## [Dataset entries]
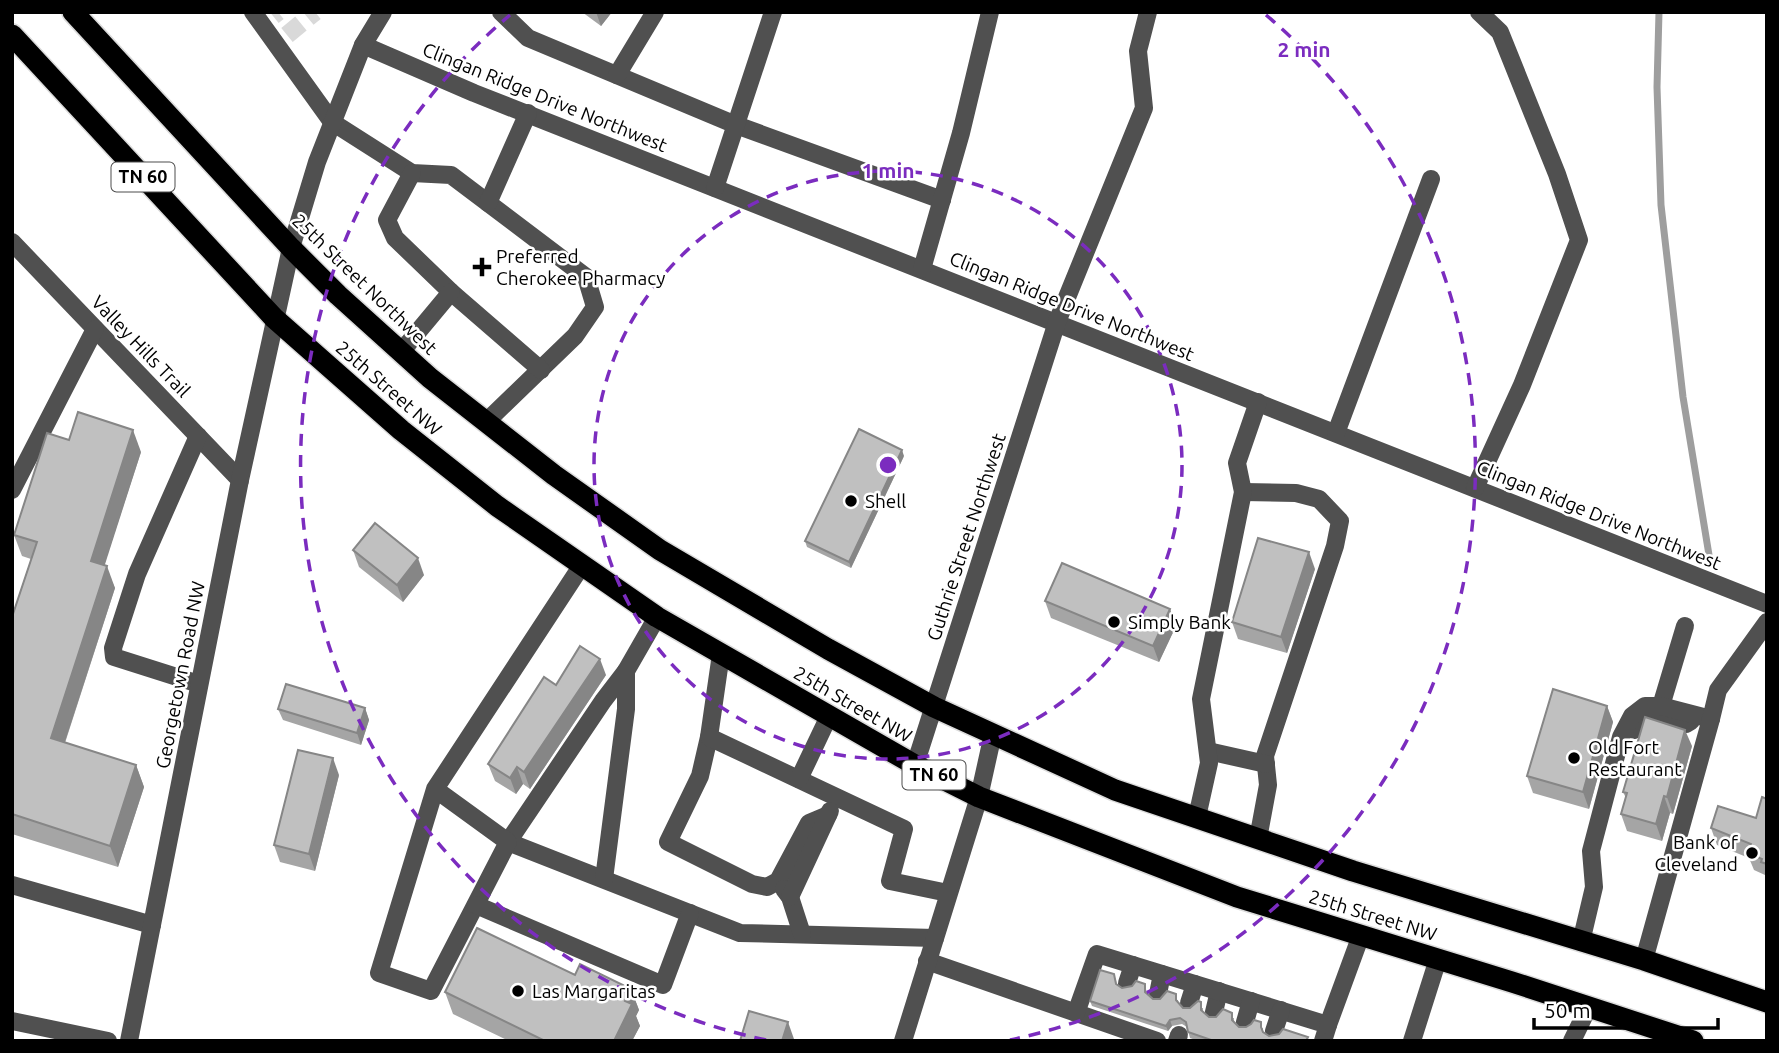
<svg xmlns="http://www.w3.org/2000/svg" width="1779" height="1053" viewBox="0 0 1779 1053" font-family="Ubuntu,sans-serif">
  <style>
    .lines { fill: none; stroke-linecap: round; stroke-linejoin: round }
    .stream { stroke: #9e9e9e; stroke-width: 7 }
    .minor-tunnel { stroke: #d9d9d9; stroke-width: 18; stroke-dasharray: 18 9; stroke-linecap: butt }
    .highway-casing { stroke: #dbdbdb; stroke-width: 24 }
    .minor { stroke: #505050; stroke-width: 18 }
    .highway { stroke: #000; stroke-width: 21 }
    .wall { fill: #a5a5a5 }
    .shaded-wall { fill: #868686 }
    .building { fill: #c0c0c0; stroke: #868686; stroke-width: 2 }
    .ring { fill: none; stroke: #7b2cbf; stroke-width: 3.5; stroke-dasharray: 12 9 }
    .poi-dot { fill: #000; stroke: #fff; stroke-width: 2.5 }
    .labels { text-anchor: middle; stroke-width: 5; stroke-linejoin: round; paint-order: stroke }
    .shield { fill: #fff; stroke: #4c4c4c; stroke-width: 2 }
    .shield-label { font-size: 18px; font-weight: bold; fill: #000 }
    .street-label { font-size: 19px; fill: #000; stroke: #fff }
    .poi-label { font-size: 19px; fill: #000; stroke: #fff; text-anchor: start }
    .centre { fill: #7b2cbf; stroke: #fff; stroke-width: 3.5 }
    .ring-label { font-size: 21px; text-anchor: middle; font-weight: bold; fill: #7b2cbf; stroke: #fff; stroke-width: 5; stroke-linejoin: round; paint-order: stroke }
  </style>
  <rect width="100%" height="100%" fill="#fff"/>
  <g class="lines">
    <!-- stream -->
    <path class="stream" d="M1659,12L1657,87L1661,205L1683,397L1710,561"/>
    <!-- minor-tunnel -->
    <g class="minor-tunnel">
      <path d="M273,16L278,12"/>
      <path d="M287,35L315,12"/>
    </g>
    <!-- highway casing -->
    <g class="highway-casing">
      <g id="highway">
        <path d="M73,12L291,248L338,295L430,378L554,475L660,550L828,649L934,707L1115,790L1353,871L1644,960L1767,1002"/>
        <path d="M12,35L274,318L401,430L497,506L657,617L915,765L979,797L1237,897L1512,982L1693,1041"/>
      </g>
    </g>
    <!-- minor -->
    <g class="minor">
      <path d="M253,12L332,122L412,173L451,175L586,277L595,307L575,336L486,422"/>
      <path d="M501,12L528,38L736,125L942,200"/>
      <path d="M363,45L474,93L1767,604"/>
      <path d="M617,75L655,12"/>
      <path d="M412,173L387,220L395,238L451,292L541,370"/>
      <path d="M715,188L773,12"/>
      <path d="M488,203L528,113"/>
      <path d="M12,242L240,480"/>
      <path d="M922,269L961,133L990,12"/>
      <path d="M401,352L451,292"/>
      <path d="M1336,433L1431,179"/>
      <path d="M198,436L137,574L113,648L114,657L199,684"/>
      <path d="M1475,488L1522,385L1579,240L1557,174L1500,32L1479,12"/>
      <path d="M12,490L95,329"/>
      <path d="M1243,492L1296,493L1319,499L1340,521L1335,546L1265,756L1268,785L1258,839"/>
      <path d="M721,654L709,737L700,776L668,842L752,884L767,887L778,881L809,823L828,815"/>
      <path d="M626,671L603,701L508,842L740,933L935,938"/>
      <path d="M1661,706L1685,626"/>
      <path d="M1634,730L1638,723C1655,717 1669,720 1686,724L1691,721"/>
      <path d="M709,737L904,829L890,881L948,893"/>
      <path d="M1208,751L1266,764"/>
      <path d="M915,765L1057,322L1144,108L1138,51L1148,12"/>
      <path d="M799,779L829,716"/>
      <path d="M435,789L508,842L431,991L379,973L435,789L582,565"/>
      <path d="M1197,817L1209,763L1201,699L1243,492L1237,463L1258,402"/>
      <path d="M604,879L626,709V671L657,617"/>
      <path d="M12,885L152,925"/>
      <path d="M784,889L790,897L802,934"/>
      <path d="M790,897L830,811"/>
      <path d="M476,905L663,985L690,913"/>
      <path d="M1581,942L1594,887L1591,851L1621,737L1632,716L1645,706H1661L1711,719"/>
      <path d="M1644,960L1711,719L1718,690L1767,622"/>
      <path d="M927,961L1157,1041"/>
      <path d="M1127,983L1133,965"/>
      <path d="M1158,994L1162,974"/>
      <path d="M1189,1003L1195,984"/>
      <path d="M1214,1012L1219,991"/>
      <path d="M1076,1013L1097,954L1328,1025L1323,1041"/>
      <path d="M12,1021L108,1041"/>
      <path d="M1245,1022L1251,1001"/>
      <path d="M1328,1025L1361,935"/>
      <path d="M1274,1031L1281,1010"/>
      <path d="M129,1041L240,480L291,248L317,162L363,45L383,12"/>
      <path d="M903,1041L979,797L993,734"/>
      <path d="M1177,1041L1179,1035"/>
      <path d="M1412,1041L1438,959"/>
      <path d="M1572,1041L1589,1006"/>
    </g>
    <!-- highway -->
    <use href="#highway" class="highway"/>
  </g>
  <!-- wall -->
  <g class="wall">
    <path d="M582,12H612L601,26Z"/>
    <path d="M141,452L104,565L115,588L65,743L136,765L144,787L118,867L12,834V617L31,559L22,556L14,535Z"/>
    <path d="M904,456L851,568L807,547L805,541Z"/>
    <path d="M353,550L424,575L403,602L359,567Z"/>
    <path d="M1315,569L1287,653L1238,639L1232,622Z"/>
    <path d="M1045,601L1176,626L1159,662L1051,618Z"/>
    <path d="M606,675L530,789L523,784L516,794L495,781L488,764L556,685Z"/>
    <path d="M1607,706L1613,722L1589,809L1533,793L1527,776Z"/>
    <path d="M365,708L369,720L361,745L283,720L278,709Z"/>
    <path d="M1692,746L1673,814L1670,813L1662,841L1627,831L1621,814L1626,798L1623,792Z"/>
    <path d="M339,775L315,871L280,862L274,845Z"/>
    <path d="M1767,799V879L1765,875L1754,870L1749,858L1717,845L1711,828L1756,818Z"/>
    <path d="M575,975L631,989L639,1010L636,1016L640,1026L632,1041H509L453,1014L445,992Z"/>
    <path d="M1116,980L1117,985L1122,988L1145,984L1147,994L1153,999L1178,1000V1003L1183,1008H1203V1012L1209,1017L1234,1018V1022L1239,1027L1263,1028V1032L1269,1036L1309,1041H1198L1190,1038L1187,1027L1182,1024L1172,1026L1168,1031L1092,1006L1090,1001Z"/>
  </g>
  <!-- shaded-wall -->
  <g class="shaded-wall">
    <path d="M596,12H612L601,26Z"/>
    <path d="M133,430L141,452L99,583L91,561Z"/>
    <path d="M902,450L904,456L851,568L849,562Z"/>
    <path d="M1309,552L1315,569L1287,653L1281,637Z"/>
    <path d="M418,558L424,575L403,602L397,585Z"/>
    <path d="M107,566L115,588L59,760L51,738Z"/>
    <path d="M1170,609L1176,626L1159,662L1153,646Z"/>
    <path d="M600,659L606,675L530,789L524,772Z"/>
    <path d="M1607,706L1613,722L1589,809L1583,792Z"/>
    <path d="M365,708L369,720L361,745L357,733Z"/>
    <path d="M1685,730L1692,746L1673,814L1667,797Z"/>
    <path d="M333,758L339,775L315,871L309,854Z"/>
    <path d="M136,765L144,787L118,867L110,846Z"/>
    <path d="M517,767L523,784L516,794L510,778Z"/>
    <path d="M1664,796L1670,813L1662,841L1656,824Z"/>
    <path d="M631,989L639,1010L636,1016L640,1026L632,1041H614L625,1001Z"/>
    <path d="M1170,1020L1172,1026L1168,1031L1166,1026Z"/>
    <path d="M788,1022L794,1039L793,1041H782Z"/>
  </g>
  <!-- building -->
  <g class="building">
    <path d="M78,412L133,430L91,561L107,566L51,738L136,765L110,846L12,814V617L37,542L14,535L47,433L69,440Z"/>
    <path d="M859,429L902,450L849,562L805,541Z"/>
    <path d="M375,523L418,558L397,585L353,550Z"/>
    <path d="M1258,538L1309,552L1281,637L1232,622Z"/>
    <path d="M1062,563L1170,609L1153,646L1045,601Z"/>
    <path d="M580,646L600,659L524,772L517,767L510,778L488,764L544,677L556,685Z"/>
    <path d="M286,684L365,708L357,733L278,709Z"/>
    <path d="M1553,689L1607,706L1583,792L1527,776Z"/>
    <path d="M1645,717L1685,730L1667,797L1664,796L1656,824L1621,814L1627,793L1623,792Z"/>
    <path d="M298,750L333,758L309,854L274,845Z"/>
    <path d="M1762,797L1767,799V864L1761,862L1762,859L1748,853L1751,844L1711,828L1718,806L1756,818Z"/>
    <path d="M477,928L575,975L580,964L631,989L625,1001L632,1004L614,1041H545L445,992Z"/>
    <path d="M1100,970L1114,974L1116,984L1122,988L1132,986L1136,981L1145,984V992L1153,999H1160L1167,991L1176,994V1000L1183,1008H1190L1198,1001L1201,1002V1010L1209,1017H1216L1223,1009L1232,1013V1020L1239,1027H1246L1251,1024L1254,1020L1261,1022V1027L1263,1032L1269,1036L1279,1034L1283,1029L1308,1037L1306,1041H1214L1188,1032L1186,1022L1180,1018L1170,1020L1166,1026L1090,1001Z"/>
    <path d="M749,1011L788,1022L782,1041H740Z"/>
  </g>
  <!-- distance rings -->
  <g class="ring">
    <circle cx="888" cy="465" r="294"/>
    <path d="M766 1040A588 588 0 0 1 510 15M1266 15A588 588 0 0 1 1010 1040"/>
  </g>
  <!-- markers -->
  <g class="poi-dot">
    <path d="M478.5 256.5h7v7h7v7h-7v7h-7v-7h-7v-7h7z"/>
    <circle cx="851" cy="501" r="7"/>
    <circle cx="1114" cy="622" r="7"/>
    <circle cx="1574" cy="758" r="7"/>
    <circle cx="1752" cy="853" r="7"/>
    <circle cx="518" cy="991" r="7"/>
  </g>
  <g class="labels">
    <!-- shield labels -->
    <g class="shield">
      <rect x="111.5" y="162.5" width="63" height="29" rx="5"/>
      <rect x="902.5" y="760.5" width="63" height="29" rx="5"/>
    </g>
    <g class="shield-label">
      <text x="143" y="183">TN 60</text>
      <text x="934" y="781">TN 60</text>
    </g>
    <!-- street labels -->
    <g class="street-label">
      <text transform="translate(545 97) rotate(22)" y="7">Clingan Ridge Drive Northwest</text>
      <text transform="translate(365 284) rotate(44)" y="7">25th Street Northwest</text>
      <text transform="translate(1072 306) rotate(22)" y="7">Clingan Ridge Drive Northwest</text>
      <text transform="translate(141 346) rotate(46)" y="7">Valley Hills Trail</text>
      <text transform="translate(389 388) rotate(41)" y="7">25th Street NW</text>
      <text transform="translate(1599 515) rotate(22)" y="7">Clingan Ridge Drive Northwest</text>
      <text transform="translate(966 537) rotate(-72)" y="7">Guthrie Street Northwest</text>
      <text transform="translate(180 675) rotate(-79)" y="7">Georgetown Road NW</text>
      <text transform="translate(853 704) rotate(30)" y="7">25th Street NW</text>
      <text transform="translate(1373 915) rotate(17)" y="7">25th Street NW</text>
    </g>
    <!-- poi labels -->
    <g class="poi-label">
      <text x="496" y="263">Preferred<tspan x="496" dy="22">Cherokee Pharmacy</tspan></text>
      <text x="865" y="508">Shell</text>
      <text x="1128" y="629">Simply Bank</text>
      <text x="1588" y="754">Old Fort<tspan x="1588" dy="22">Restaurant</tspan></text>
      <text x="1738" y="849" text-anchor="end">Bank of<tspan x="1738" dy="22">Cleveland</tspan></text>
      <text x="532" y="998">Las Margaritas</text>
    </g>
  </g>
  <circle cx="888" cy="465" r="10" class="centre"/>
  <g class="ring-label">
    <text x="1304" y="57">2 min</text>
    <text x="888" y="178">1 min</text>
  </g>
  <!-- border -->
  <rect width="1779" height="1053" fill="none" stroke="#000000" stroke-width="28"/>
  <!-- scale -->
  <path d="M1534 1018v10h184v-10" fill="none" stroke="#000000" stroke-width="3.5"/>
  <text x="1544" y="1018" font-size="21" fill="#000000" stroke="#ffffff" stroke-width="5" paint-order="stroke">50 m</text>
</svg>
* * *
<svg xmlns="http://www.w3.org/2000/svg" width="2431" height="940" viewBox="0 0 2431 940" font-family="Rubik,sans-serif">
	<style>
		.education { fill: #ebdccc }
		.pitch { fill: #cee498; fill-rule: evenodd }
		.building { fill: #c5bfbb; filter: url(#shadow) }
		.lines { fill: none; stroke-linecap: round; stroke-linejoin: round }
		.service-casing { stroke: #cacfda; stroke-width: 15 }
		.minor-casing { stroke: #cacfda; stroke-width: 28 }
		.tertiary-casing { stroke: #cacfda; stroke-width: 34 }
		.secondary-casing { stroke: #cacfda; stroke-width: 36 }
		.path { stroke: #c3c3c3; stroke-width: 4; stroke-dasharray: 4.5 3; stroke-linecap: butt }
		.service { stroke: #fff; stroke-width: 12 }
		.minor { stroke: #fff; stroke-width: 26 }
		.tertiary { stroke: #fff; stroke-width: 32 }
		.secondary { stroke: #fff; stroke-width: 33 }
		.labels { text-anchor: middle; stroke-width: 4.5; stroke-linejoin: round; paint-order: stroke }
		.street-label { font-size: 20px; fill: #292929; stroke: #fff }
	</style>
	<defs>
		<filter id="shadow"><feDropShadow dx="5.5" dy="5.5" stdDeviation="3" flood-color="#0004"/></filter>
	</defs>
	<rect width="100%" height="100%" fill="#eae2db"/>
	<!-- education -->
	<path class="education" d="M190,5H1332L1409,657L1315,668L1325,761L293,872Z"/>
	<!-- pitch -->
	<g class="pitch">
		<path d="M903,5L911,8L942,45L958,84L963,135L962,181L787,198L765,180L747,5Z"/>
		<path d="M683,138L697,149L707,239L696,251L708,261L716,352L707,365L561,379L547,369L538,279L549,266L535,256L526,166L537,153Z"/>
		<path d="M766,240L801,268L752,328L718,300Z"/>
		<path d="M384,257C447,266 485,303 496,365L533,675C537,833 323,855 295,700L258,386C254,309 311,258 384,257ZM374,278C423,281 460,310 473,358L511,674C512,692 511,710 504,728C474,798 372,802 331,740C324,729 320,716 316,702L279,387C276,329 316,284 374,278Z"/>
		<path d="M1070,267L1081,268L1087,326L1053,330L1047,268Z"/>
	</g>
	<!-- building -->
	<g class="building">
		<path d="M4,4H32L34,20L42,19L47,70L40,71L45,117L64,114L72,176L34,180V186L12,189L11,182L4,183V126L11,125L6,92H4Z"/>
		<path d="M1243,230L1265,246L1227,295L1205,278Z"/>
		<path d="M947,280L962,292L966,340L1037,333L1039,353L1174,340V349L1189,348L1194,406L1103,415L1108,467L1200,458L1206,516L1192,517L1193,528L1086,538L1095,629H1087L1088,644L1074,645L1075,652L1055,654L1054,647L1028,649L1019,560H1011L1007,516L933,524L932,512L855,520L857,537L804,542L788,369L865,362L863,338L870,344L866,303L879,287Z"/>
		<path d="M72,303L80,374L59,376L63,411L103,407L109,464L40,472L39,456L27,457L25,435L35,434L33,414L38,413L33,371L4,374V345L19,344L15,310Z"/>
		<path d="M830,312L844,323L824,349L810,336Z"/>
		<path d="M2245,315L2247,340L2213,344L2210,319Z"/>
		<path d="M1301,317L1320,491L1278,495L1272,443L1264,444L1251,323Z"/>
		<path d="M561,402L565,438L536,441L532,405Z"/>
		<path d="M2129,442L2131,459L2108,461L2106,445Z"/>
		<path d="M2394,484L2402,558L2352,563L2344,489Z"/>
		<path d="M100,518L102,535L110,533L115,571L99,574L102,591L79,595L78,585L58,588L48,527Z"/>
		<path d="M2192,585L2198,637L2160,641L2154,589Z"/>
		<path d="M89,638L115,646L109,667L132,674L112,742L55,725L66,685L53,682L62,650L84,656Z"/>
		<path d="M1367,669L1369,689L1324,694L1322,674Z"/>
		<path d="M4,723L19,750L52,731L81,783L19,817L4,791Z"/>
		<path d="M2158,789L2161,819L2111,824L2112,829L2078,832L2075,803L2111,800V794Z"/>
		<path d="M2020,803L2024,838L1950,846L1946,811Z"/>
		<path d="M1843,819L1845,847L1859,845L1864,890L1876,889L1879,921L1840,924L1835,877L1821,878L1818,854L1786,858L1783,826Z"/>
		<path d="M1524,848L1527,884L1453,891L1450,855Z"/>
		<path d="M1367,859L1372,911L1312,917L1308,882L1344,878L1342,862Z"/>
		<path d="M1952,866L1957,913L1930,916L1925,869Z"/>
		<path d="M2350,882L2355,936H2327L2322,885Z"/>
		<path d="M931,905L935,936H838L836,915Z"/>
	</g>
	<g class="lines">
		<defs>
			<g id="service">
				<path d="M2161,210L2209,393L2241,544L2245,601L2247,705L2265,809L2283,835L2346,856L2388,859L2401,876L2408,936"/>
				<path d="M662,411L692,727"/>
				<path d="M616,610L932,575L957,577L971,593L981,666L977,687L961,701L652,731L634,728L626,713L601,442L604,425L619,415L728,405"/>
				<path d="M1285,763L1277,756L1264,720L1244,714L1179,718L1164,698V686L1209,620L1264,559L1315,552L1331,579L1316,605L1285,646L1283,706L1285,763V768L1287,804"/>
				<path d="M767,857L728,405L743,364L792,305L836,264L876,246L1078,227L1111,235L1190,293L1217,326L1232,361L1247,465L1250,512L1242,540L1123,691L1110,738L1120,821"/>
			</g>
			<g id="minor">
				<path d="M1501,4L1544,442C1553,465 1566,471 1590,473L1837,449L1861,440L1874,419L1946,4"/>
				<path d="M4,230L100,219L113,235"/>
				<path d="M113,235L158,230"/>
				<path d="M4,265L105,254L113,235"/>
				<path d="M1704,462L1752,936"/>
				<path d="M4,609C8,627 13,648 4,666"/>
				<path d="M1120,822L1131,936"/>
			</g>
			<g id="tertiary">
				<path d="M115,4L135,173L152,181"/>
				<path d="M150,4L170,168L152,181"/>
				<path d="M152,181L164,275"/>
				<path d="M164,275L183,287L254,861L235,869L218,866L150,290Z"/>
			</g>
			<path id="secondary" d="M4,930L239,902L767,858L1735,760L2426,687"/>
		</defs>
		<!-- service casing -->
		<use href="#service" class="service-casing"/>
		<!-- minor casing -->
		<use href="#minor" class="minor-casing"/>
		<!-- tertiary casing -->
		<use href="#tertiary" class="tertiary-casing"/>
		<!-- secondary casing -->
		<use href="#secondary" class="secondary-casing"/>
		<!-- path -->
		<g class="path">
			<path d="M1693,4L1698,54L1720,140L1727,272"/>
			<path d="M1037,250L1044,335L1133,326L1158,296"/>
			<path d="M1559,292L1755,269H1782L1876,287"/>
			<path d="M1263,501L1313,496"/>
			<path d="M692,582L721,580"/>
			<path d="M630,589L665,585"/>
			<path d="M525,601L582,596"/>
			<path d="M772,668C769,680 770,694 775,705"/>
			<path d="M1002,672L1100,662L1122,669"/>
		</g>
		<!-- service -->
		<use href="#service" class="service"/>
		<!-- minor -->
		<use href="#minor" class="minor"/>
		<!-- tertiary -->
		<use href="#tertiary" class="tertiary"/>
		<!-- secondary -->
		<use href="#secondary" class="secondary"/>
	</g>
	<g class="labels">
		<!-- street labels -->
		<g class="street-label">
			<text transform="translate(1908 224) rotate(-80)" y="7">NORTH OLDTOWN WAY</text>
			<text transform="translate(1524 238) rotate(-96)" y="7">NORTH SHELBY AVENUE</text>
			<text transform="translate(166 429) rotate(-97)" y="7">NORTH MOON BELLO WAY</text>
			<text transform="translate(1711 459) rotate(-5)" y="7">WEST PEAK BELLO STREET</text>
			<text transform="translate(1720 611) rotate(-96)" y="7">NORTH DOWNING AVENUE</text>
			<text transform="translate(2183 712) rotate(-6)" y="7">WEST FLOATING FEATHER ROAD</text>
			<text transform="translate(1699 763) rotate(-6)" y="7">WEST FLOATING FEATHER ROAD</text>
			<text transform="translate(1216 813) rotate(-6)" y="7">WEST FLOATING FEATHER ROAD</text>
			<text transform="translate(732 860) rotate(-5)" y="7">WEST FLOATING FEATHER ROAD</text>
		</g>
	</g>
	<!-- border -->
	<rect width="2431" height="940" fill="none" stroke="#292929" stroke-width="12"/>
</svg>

## [YOUR ASSIGNMENT]
Look through the data above for the word "cacfda". Report each line where it occurs.

## [FINAL ANSWER]
		.service-casing { stroke: #cacfda; stroke-width: 15 }
		.minor-casing { stroke: #cacfda; stroke-width: 28 }
		.tertiary-casing { stroke: #cacfda; stroke-width: 34 }
		.secondary-casing { stroke: #cacfda; stroke-width: 36 }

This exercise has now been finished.